EXERCISE BRIEF: Write out every line of the listing below word for word, leaving out the pictures.

EXTRACTED DATA:

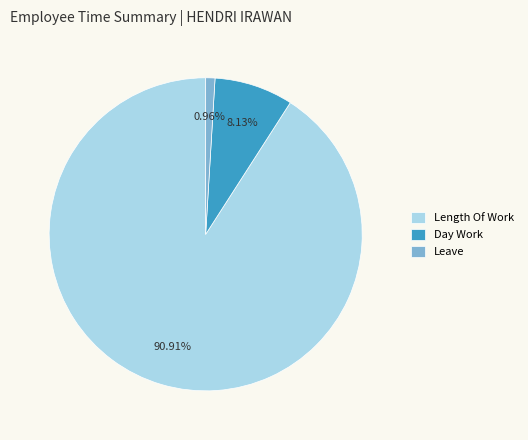

Is the sum of Leave and Day Work greater than half?

No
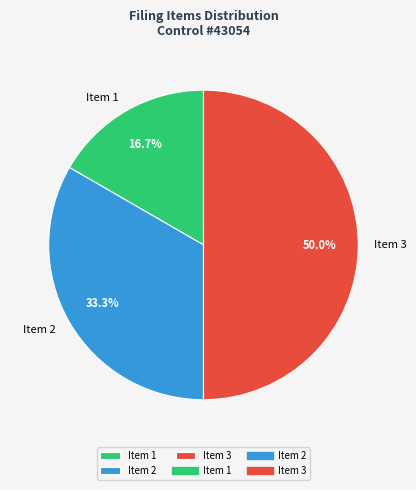

To the nearest percent, what is the difference between the Item 3 and Item 1 slice percentages?

33%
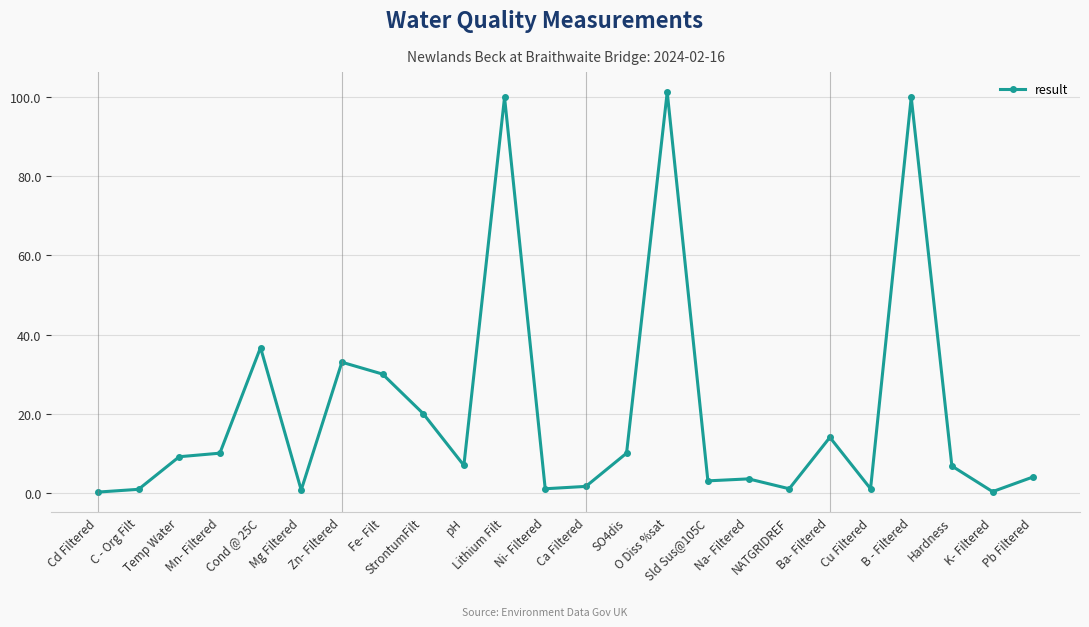

What is the maximum value shown in the chart?

101.3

WRITTEN SOLUTION:
Is the sum of Leave and Day Work greater than half?

No

To the nearest percent, what is the difference between the Item 3 and Item 1 slice percentages?

33%

What is the maximum value shown in the chart?

101.3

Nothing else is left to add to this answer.